An artist’s rendering (left) of the suspect in an unsolved 1991 rape is compared to the suspect identified in the attack, 42-year-old Timothy Belviy, now incarcerated in state prison in Missouri. |
Justice has finally come to an Indianapolis girl some 13 years after she was raped and beaten by a stranger in a case that was solved by persistent detective work, and a DNA match.
Indianapolis police will announce today that bloodwork links a Missouri inmate to the 1991 attack on a 5-year-old girl.
A picture of the suspect, Timothy Belviy, 42, matches an old artist’s rendering that the girl described to police after she was attacked Sept. 10, 1991 in her home in the 1700 block of South East Street.
After the attack authorities were able to use seminal fluid, but it wasn’t “viable” enough to link to Belviy.
“Back then obviously we weren’t state of the art,” said IPD Sgt. Michael Duke, a former child-abuse detective who oversaw the case. “When this happened we didn’t have the technology to capture him.”

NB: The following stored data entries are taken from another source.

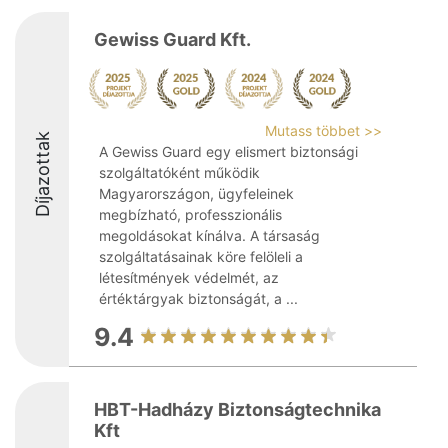
Gewiss Guard Kft.
Mutass többet >>
Díjazottak
A Gewiss Guard egy elismert biztonsági
szolgáltatóként működik
Magyarországon, ügyfeleinek
megbízható, professzionális
megoldásokat kínálva. A társaság
szolgáltatásainak köre felöleli a
létesítmények védelmét, az
értéktárgyak biztonságát, a ...
9.4
HBT-Hadházy Biztonságtechnika
Kft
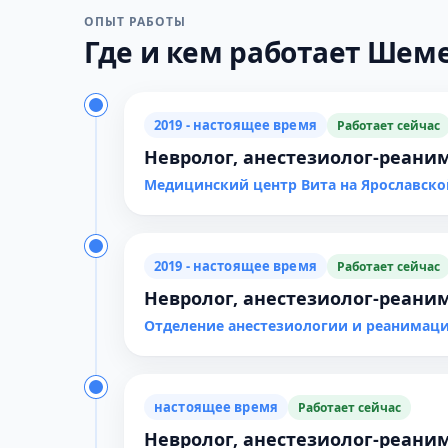
ОПЫТ РАБОТЫ
Где и кем работает Шеме
2019 - настоящее время
Работает сейчас
Невролог, анестезиолог-реаним
Медицинский центр Вита на Ярославско
2019 - настоящее время
Работает сейчас
Невролог, анестезиолог-реаним
Отделение анестезиологии и реанимац
настоящее время
Работает сейчас
Невролог, анестезиолог-реаним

What authorities had was an almost perfect artist’s rendering of a suspect provided by the girl down to the mustache and a pair of rimmed glasses.
Duke said that as technology improved, the evidence collected from the crime was enough to provide a lead DNA source to the Indiana State Police crime lab. A national database of DNA identified Belviy as a potential suspect.
Duke traveled to Southeast Correctional Center in Charleston, Mo., and took a new blood sample Aug. 15, 2003. From the blood sample a DNA profile was developed that matched again.
More details will be released at a 1 p.m. news conference.
“We were doing everything that we thought was the best that you could have,” Duke said. “And if I could have looked forward to today and saw what we’re using today, it is ‘Star Wars’.”
IPD Sgt. Steve Staletovich said police can expect to be solving more so-called cold cases in the future thanks to DNA and other modern equipment, including a computer scanner that records both palm and fingerprints.